Data excerpts

========================

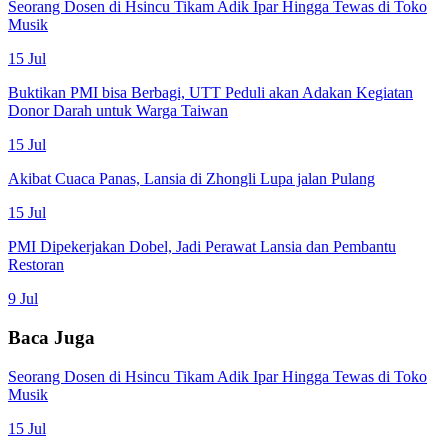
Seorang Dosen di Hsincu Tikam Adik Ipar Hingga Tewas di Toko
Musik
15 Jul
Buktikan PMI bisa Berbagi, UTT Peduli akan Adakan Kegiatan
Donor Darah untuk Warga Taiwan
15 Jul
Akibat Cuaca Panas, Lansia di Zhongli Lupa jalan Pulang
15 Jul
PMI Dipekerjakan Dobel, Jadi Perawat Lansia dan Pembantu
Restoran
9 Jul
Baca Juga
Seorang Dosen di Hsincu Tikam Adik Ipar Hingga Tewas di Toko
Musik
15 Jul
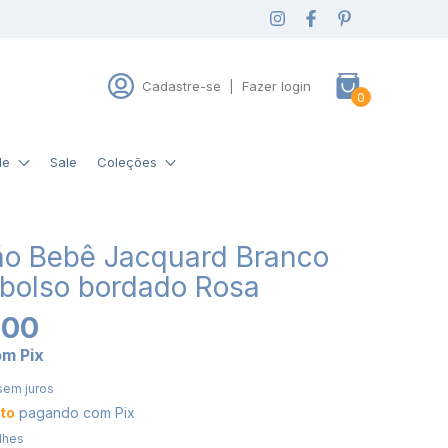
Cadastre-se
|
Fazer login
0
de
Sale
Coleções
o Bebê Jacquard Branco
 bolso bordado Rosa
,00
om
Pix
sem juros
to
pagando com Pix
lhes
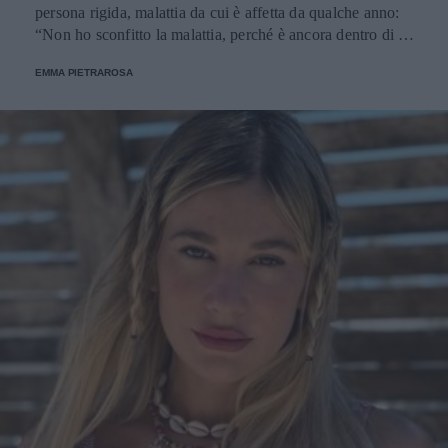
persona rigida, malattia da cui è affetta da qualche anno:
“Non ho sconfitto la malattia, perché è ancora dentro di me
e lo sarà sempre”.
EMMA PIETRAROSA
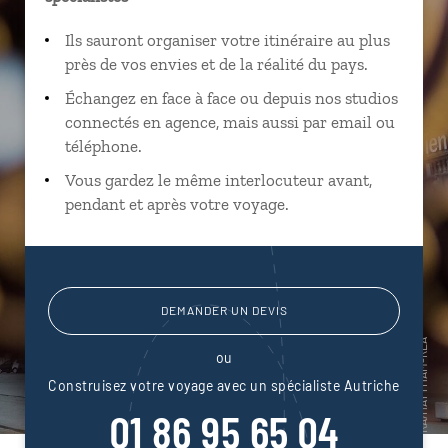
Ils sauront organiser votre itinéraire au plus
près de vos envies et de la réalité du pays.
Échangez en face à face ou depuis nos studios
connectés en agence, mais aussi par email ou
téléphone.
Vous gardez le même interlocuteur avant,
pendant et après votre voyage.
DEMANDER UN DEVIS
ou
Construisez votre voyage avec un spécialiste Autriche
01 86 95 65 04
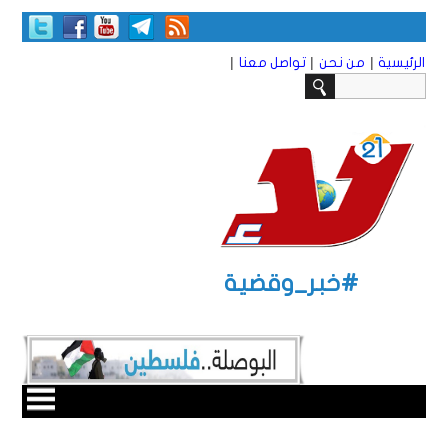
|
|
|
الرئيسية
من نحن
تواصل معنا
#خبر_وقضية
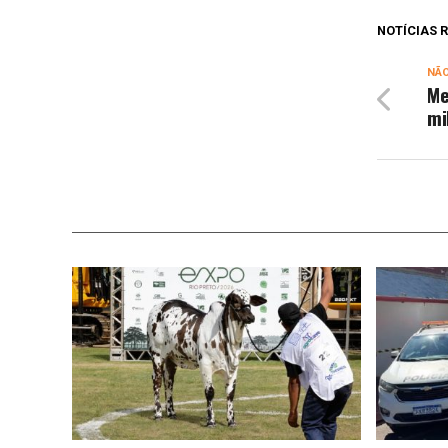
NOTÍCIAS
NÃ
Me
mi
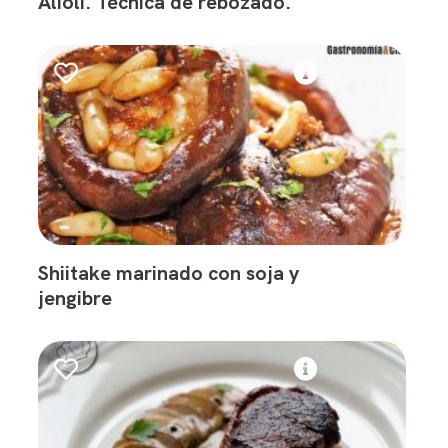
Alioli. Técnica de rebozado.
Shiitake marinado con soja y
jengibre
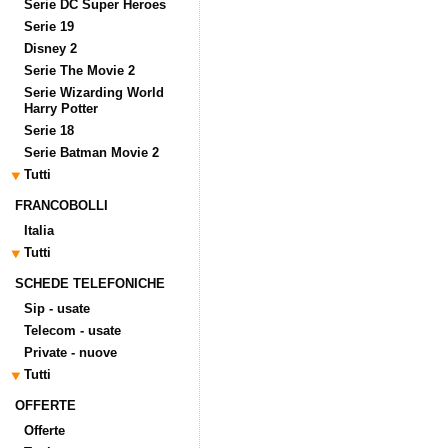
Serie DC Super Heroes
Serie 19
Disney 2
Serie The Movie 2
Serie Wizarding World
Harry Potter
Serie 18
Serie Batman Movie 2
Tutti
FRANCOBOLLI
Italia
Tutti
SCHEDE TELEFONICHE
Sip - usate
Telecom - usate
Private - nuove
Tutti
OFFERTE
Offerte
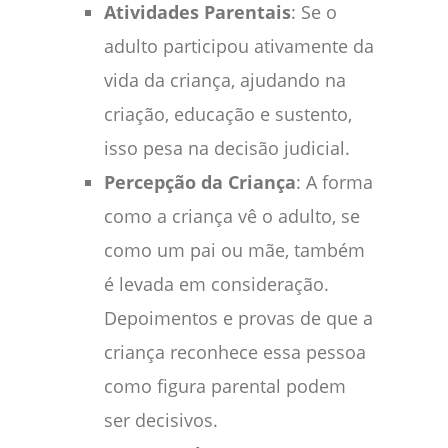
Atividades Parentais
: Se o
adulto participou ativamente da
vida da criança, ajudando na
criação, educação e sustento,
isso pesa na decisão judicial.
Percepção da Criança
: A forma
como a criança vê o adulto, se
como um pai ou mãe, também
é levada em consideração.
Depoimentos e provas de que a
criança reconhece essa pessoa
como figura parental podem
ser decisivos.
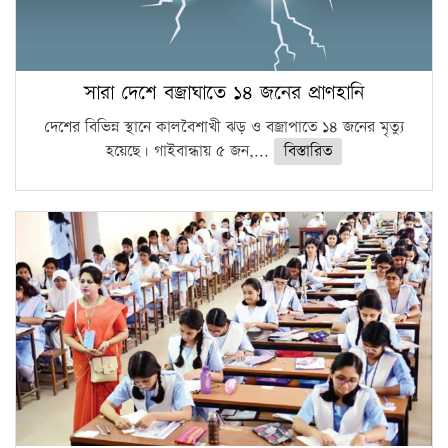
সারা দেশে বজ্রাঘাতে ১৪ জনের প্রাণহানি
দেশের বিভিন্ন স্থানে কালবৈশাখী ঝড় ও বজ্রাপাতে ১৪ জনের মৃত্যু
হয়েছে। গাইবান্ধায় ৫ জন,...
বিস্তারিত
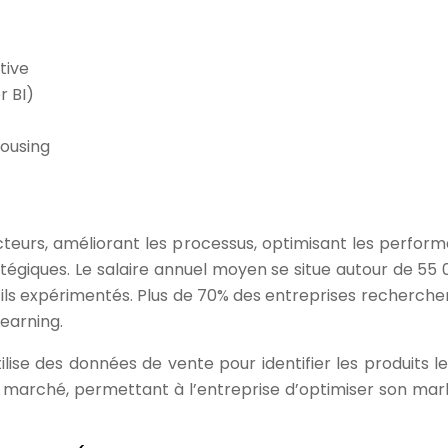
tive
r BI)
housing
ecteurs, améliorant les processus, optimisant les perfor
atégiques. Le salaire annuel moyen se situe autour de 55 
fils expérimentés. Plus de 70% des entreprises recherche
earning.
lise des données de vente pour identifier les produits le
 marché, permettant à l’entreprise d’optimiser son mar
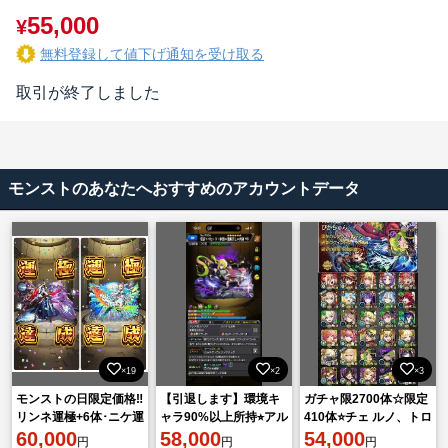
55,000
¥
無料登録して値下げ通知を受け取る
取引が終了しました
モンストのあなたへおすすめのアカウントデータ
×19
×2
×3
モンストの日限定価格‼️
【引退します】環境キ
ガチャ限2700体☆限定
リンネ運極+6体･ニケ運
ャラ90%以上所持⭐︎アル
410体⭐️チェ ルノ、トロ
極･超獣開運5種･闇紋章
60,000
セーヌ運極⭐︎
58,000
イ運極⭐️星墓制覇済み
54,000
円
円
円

========================

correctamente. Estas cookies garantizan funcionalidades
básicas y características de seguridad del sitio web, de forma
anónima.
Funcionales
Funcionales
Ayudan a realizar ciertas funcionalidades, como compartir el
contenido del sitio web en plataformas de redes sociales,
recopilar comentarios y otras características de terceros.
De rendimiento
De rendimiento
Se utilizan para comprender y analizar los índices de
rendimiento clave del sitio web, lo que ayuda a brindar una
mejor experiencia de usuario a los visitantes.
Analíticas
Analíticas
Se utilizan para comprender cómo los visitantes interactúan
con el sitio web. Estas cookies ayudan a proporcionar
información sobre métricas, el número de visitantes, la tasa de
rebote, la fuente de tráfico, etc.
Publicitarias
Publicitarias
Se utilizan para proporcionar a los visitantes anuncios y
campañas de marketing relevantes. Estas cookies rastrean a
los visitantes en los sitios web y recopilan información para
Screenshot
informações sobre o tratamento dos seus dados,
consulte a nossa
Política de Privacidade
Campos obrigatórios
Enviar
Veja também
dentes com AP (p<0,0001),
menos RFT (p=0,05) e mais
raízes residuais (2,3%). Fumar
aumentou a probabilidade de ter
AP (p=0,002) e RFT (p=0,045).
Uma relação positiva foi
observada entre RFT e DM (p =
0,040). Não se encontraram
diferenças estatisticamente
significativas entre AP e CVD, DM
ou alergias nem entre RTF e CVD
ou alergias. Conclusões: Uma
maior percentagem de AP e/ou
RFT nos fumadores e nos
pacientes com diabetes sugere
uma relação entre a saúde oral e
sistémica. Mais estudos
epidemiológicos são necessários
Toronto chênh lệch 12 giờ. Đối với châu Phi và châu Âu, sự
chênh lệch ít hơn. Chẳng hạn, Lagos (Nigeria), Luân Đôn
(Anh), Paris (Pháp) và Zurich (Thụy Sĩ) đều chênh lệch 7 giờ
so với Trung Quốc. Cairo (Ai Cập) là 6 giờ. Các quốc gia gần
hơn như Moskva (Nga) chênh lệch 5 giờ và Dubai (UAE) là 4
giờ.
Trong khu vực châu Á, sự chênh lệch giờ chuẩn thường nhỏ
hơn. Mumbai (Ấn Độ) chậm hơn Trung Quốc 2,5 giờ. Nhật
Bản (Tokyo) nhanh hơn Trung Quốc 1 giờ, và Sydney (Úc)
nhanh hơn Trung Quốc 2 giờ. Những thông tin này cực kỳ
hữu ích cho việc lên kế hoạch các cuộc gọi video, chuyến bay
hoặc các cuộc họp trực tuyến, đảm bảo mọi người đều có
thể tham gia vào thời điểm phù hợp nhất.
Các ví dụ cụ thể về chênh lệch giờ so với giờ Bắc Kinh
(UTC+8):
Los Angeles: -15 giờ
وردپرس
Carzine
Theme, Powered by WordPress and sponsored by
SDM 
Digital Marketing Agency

========================

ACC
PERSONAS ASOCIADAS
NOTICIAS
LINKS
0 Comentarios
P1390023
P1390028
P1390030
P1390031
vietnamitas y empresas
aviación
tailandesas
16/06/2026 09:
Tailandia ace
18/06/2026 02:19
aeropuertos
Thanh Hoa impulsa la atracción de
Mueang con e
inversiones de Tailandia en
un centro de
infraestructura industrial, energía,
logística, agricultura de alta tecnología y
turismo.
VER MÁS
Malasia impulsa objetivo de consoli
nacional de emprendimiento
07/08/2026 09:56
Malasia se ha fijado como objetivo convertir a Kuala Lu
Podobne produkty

========================

WORK INSTRUCTION
Across all the entries, count the lines that contain the string "Trung", and give that number without anything else.

RESULT OF THE EXERCISE
4